Reflections on Middle Leadership – Structures & Reporting

In all of the schools I have worked, the arrangement for line management and accountability has been the same – each HoD works with a line manager from SLT, and has regular meetings through the academic year. At this time of year, there’s a produced exam analysis and report, which feeds in to a meeting and review process.

Prompted by a discussion in messages, I wondered how common this was across other people.

75% of respondents had the same arrangement as I was used to: a non-specialist SLT managing them. 19% of people had Faculty line managers, while 3% were managed by a specialist member of SLT. All of this was fairly straightforward; there are a range of different management structures based on the size of your SLT and school.

I was shocked to see that 3% had no line management – I wonder if this is just exceptionally small schools, or how this is accounted for!

With a much smaller sample size, the overwhelming majority of people have some kind of meeting to discuss their results as a regular process – either with the Head, or their SLT line manager. Again, surprising that 9% only produce a written report – with no opportunity to chat – and 14% have no reporting at all.

What do we learn? Well, I guess that there is a convergence of management and accountability in most schools, and they do it in similar ways. However, what are the implications for i) professional development, and ii) styles of leadership?
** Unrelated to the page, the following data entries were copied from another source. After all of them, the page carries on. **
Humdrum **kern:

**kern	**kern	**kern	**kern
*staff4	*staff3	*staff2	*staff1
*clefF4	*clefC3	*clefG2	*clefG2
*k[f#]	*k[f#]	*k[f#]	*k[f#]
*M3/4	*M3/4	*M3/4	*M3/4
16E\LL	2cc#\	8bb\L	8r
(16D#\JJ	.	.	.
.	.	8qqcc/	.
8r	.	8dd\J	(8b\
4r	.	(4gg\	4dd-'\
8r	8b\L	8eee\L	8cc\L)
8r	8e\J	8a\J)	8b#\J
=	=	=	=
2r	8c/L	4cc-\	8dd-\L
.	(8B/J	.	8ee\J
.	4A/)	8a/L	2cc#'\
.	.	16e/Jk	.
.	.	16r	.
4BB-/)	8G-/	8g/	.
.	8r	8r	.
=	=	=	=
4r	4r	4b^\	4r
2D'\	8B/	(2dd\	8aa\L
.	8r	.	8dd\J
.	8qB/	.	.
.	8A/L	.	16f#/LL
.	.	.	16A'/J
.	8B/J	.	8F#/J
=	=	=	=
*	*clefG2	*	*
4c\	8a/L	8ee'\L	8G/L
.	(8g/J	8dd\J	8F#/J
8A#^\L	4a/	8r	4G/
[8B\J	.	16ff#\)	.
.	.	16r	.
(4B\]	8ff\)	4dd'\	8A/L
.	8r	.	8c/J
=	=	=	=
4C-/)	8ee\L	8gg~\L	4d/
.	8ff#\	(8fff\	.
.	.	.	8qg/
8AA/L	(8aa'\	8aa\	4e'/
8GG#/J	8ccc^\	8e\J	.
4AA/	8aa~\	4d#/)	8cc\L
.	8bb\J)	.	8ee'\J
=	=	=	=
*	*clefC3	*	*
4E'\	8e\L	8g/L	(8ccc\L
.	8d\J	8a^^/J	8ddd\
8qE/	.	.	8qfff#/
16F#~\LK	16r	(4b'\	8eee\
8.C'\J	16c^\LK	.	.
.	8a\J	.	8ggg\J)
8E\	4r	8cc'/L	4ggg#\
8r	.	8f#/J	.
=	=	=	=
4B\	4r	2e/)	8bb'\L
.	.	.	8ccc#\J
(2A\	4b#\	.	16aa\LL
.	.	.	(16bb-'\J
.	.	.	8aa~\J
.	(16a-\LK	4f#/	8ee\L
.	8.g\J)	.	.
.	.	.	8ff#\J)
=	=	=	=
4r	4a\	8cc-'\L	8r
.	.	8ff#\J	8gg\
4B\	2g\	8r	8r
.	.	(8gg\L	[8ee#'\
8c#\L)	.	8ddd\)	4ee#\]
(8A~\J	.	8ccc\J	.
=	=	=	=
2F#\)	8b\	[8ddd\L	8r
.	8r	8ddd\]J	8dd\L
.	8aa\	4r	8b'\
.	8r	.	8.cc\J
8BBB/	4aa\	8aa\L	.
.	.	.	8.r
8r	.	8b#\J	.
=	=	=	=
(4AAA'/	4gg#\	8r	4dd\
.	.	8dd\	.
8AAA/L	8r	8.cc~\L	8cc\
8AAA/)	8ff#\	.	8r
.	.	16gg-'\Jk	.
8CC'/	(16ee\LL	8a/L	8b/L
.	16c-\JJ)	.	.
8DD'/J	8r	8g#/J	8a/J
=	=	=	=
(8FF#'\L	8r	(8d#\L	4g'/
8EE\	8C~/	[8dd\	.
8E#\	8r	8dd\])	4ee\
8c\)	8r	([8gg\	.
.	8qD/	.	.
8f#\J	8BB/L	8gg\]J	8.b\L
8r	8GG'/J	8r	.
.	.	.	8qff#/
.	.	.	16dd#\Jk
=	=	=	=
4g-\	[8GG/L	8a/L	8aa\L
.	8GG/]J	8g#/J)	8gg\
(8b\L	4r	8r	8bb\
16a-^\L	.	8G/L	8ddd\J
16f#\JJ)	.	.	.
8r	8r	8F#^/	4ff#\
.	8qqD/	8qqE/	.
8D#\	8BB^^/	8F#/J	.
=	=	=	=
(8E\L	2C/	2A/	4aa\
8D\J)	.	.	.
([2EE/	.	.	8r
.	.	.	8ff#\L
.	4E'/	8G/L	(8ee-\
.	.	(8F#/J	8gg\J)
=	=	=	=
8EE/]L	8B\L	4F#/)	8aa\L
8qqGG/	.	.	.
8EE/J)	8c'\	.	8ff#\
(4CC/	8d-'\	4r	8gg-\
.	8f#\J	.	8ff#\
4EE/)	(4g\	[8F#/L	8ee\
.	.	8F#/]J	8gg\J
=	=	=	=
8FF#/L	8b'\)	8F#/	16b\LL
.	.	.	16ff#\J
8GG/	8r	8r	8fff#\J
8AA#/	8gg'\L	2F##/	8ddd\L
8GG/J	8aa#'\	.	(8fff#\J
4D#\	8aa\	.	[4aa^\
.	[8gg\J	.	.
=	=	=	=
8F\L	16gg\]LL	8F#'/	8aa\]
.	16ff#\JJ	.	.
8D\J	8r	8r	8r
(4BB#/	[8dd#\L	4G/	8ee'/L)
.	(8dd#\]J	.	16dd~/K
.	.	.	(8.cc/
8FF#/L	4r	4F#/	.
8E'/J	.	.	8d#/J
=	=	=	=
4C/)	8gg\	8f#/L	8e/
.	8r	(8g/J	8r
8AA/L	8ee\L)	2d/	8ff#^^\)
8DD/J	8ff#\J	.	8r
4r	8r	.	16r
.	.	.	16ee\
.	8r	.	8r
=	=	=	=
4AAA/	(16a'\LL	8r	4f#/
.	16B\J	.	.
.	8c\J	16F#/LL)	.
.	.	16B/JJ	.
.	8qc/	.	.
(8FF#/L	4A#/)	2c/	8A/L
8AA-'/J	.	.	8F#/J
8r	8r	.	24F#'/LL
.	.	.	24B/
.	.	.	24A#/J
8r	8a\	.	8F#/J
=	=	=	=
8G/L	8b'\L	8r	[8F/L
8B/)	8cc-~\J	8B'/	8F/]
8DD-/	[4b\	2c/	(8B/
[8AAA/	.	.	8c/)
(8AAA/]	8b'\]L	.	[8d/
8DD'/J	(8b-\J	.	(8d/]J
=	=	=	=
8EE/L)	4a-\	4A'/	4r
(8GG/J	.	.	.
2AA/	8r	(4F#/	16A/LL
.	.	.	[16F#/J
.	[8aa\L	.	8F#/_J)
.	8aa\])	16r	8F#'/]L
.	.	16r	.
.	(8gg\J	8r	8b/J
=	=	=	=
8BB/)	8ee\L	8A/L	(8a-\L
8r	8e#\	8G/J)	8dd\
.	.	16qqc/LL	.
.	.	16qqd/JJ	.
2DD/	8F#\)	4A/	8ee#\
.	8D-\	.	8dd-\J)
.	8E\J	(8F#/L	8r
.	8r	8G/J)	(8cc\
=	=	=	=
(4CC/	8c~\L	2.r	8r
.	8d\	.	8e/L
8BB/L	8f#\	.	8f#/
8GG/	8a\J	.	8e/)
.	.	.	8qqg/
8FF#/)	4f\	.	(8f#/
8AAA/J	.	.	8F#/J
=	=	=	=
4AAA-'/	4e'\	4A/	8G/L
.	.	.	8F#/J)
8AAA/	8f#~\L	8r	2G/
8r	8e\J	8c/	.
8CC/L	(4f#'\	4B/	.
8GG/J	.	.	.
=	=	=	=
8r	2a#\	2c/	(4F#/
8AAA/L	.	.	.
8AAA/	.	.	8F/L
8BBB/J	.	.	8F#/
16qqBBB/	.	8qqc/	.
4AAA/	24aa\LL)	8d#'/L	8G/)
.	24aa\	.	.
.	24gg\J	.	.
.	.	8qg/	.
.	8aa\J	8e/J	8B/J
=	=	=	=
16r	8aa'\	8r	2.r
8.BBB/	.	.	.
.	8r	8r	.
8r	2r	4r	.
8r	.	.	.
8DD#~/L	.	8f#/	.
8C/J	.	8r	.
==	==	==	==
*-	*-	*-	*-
  • Being line managed by a non-specialist member of SLT often takes care of the ‘chain of command’ confusion – if you are the HoD, but you have SLT in your Department, who makes the decisions? Far easier to take the line management out of this mix up – thereby creating a ‘non-specialist’ SLT management structure. In some cases, it’s inevitable – if your Head is a specialist in your subject, for example – but it works for most people.
  • Can you realistically have a mentoring relationship with a non-specialist? Some of your subject specific issues (for example, managing portfolios in Art, or DT; managing field trips and controlled assessment for Geography; managing labs and practicals in Science) are really specific skill sets. Does having a non-specialist mean that your line management is different? More difficult? Can they ever give you practical mentoring and advice, or will you only ever have a coaching relationship?
  • Is academic management the same as pastoral management? There are plenty of people who have gone up the ‘pastoral ladder’ – Head of Year, Head of Key Stage, Assistant Head/Deputy Head (Pastoral) – and never line managed a Department. Does this matter? I think many of us would flinch a little at the idea of Heads of Year reporting to someone who’d never been a pastoral leader, as an example, but I have experienced line management by a non-HoD route leader who was outstanding. Again, there’s a conversation about mentoring versus coaching – can you offer advice on something you’ve never had to deal with?
  • One of the cognitive blind spots we generally have is that other people’s successful pathways should be like our own. We are, for instance, a graduate profession. We tend to advocate university education – it’s worked for us. Does this play a role in the management and leadership in schools: what practical route ways can we offer, if we haven’t experienced them? Many options – e.g. subject associations, writing for journals, examining – are things that you know if you’ve grown up in that subject & discipline, but wouldn’t have the same access to from outside.
  • These structures can work well with established and professional relationships – existing HoD and existing SLT. However, the development of that relationship  – and the priority given to it – is critical. New HoDs and new SLT are a significant challenge; worse still when both parties in the line management are new! How can this be sustainable? Should line managers rotate? Stay the same? Pair according to what?

It’s clear that there is a convergence in structures – but to me, they appear to be designed for accountability first and foremost. It is about line management – what have you done, where are you, show me the evidence.

What would these relationships look like if we designed schools for leadership? Or for professional development? How would they change? What would you do if you had a blank slate to start with?